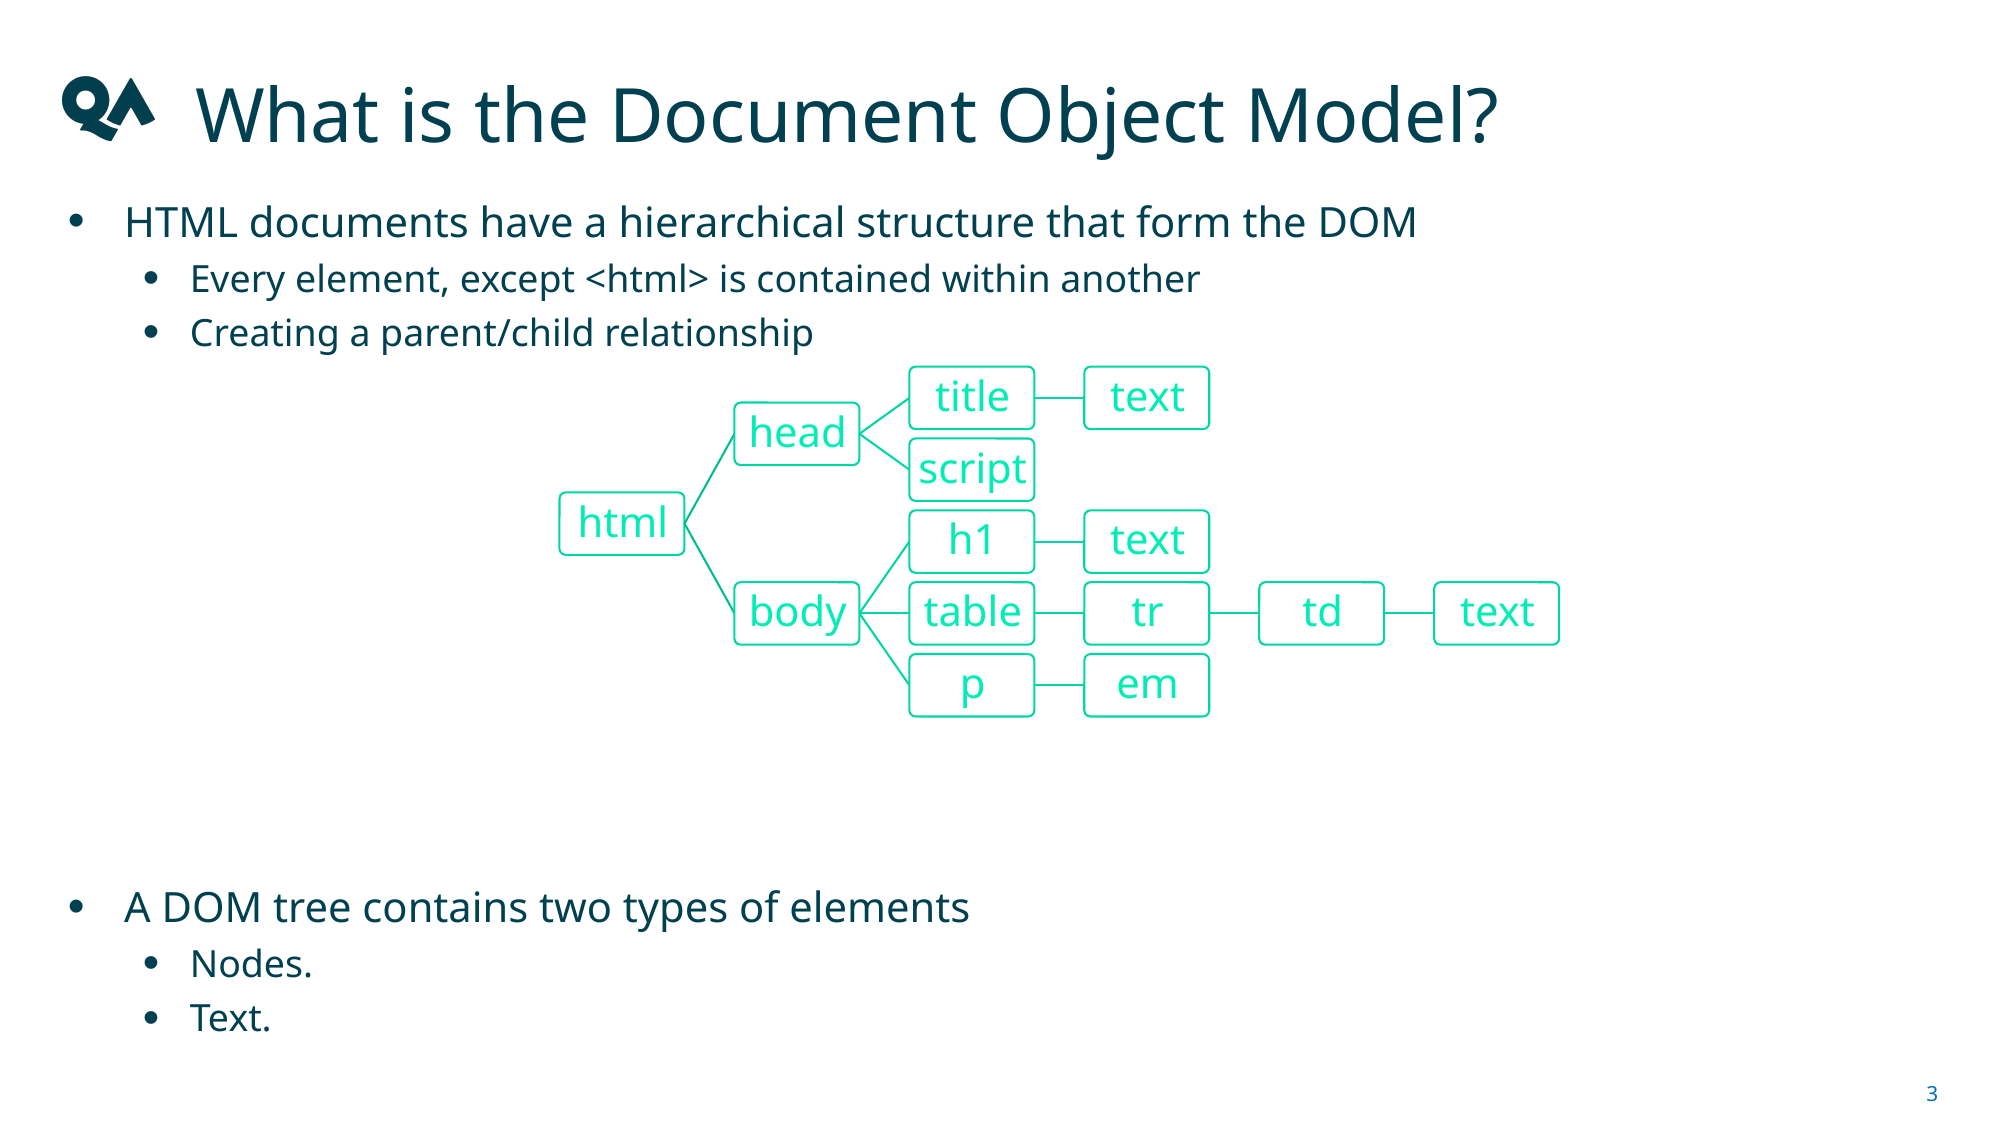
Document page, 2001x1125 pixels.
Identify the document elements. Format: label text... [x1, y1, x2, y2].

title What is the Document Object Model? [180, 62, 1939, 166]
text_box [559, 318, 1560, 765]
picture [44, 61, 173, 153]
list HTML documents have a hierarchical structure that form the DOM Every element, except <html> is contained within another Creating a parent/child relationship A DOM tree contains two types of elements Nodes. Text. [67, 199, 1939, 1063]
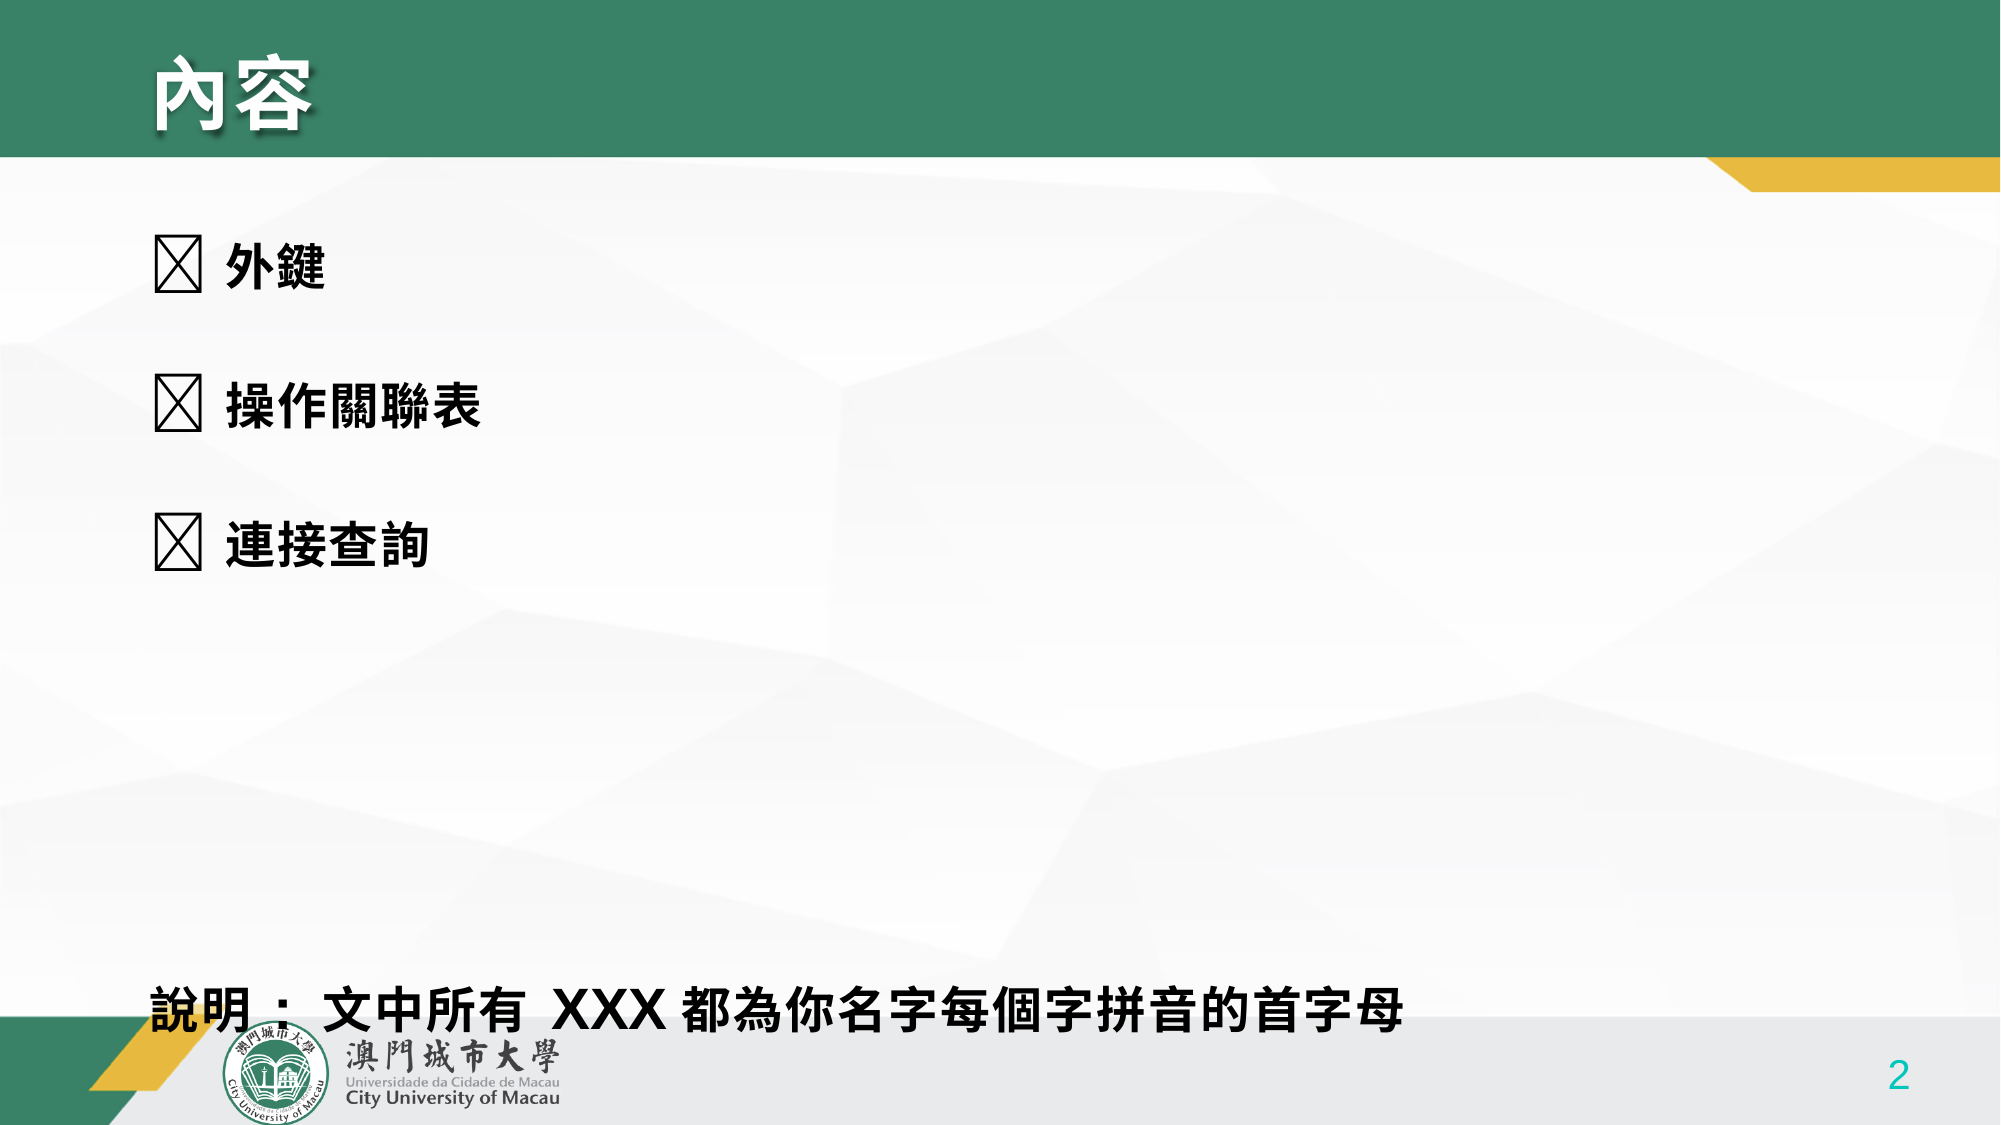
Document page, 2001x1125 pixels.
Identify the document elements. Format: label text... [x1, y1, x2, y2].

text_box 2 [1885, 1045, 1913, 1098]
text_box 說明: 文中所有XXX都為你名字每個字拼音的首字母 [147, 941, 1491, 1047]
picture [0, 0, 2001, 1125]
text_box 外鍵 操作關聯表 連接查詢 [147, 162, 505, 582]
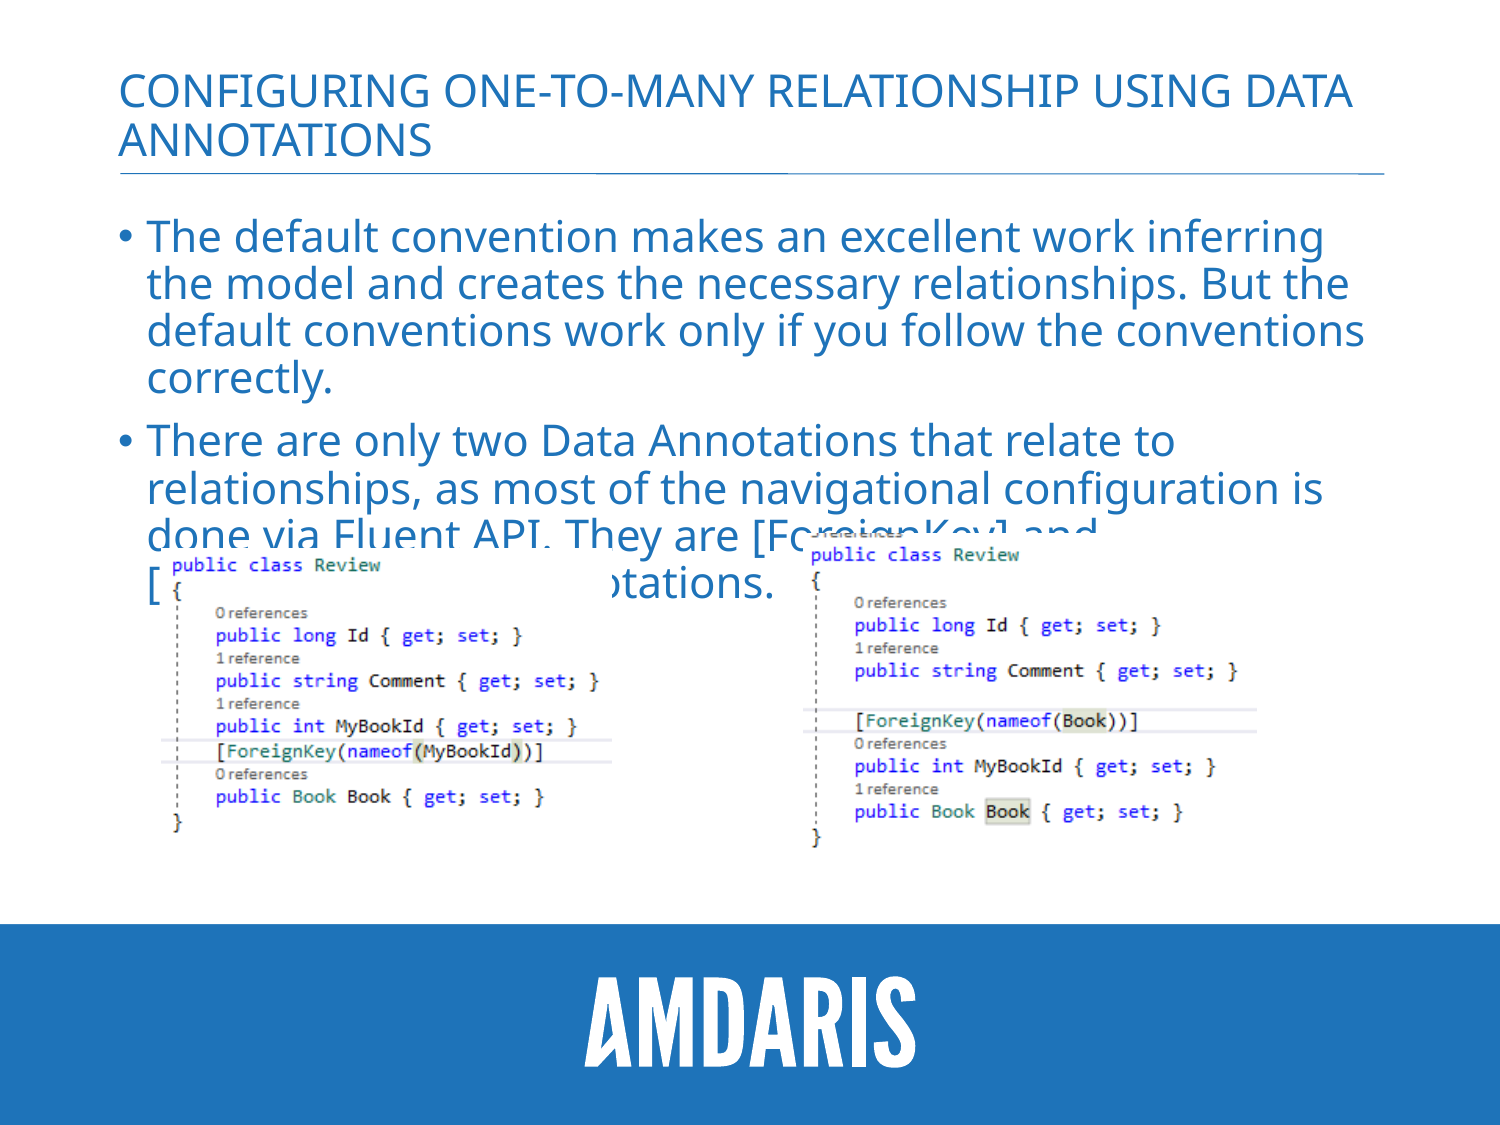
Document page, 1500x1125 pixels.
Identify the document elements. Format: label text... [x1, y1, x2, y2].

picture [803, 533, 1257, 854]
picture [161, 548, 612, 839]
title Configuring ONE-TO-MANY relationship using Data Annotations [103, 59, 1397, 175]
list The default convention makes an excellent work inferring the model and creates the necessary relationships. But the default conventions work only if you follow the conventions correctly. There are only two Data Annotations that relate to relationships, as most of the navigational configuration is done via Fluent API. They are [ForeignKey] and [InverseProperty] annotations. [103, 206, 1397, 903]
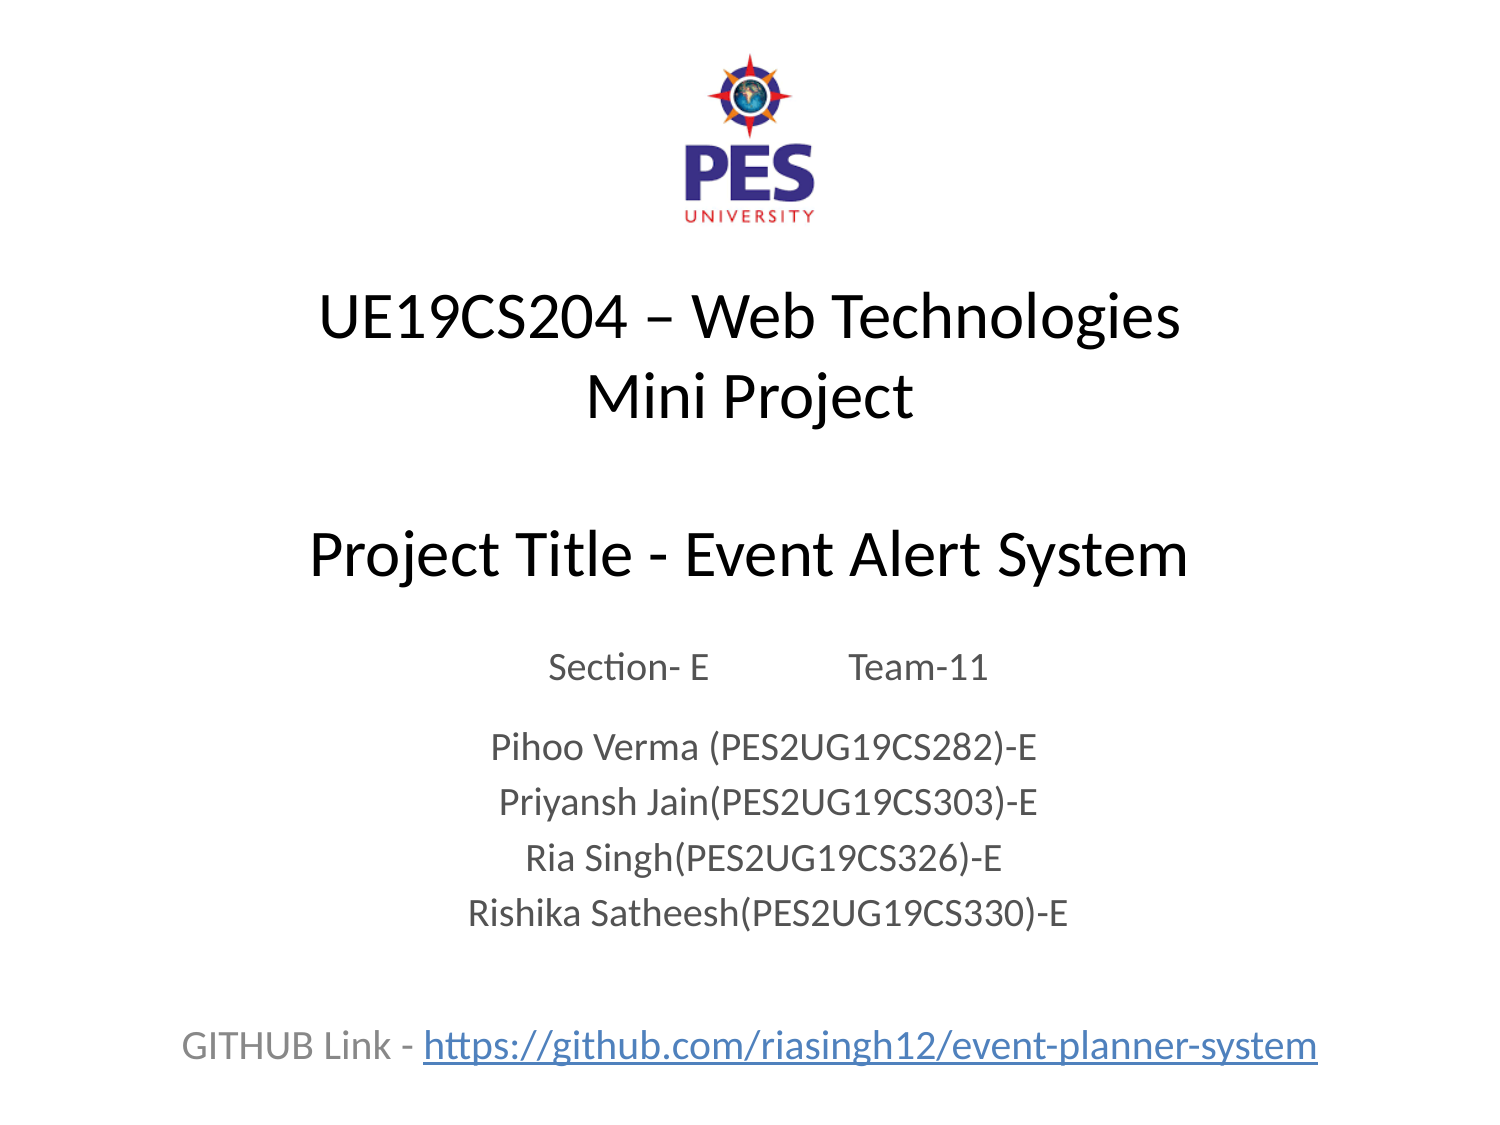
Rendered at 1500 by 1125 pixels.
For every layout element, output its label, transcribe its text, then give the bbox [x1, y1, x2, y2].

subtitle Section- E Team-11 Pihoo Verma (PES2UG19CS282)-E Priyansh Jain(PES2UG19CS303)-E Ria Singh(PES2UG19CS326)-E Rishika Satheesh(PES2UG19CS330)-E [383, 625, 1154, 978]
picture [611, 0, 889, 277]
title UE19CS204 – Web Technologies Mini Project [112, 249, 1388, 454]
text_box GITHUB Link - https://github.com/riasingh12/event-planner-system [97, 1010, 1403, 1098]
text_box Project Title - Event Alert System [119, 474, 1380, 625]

---*---

_Request_
Repeat each line, unchanged, from the line that contains "Rendered at 1500 by 1125 pixels." to the end of the listing above.

_Answer to this exercise_
Rendered at 1500 by 1125 pixels.
For every layout element, output its label, transcribe its text, then give the bbox [x1, y1, x2, y2].

subtitle Section- E Team-11 Pihoo Verma (PES2UG19CS282)-E Priyansh Jain(PES2UG19CS303)-E Ria Singh(PES2UG19CS326)-E Rishika Satheesh(PES2UG19CS330)-E [383, 625, 1154, 978]
picture [611, 0, 889, 277]
title UE19CS204 – Web Technologies Mini Project [112, 249, 1388, 454]
text_box GITHUB Link - https://github.com/riasingh12/event-planner-system [97, 1010, 1403, 1098]
text_box Project Title - Event Alert System [119, 474, 1380, 625]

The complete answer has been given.